Di Iorio n’a pas encore décidé à qui il donnera son salaire de député

Le député libéral de Saint-Léonard — Saint-Michel, Nicola Di Iorio
Photo: Facebook Le député libéral de Saint-Léonard — Saint-Michel, Nicola Di Iorio

Le député fantôme Nicola Di Iorio n’a toujours pas versé à un organisme de charité le salaire qu’il empoche malgré son absence d’Ottawa, contrairement à ce qu’il a prétendu en début de semaine.

L’élu montréalais, qui n’avait pas mis les pieds en Chambre depuis le printemps dernier, a refait surface dans l’enceinte mardi passé pour répliquer à ceux qui lui ont reproché d’avoir été payé même s’il ne se pointait pas au parlement.

Deux fois, il a martelé qu’il « n’empochait pas de salaire », et il a de nouveau fait allusion au don charitable, rappelant avoir annoncé qu’il ne « conserverait pas son salaire de député pendant cette période de septembre à janvier ».

Or, dans un échange avec La Presse canadienne, deux jours plus tard, le député Di Iorio a écrit qu’il n’avait pas encore décidé à qui donner son salaire.

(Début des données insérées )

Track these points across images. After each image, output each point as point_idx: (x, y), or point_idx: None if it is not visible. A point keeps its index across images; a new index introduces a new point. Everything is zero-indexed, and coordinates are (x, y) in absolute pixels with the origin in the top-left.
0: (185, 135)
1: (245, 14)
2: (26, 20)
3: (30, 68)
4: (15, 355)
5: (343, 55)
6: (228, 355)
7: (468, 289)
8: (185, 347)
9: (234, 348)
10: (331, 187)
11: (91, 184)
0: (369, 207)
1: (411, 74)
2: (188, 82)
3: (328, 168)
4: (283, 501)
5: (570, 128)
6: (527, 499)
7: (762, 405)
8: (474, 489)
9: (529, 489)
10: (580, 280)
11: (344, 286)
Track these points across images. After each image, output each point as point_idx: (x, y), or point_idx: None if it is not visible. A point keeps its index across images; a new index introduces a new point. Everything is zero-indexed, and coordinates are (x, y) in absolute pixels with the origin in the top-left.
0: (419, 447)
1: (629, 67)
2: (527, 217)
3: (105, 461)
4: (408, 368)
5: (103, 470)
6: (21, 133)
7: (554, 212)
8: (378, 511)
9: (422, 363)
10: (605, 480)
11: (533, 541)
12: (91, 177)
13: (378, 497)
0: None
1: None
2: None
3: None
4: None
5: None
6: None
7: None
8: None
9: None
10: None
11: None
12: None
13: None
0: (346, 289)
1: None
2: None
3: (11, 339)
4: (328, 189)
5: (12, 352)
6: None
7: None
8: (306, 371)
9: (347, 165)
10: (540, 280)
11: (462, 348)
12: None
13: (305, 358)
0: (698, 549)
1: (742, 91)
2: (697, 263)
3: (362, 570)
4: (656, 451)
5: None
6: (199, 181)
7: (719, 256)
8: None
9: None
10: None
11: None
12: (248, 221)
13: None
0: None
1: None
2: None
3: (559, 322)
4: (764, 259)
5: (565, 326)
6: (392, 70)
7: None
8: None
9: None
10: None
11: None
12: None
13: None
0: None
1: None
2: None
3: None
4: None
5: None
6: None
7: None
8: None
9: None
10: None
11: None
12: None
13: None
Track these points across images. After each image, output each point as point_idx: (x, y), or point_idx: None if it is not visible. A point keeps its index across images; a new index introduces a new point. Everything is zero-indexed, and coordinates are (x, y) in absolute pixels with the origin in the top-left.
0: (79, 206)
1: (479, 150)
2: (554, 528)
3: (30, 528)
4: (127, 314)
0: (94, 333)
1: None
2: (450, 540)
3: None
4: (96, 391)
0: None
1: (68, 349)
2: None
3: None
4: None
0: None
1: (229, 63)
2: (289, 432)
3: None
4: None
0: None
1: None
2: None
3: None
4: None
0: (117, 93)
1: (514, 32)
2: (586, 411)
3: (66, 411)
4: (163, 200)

« Je vais faire une annonce du montant et de l’organisme […] dans la nouvelle année », a-t-il débuté, promettant qu’il s’agira d’un montant « substantiel » puisqu’il le bonifiera d’une « donation personnelle ».

Puis, il a ajouté ceci : « Depuis que j’ai révélé la décision que j’avais prise de faire don de mon salaire, j’ai été approché par des organismes que je n’avais pas considérés. Certains ont porté à mon attention des causes que je n’avais pas envisagées et qui méritent réflexion ».

Trudeau embêté

Le premier ministre Justin Trudeau a semblé agacé de se faire interroger sur la situation de son député, vendredi, lors d’une entrevue de fin d’année avec La Presse canadienne.

Si bien que lorsqu’on lui a demandé s’il jugeait normal, comme chef, de voir un de ses députés toucher un salaire sans se présenter au parlement, il a paru vouloir se dissocier de Nicola Di Iorio.

« Je suis chef du parti politique auquel il est associé, a-t-il lâché. Mais en tant que député il a des responsabilités aussi directement [envers les] citoyens qui l’ont élu. »

Le whip en chef du gouvernement, Mark Holland, indiquait la veille que selon « sa compréhension », le député de Saint-Léonard — Saint-Michel « donne son salaire […] depuis septembre ».

Délai de démission

L’élu libéral a réannoncé sa démission il y a un peu plus d’un mois — il l’avait annoncée une première fois en avril dernier, pour ensuite signaler, en septembre dernier, qu’il pourrait revenir sur sa décision.

Finalement, il est revenu à sa position initiale : il quittera son siège aux Communes… mais pas avant le 22 janvier prochain.

Ces tergiversations ont fait sourciller l’opposition à Ottawa.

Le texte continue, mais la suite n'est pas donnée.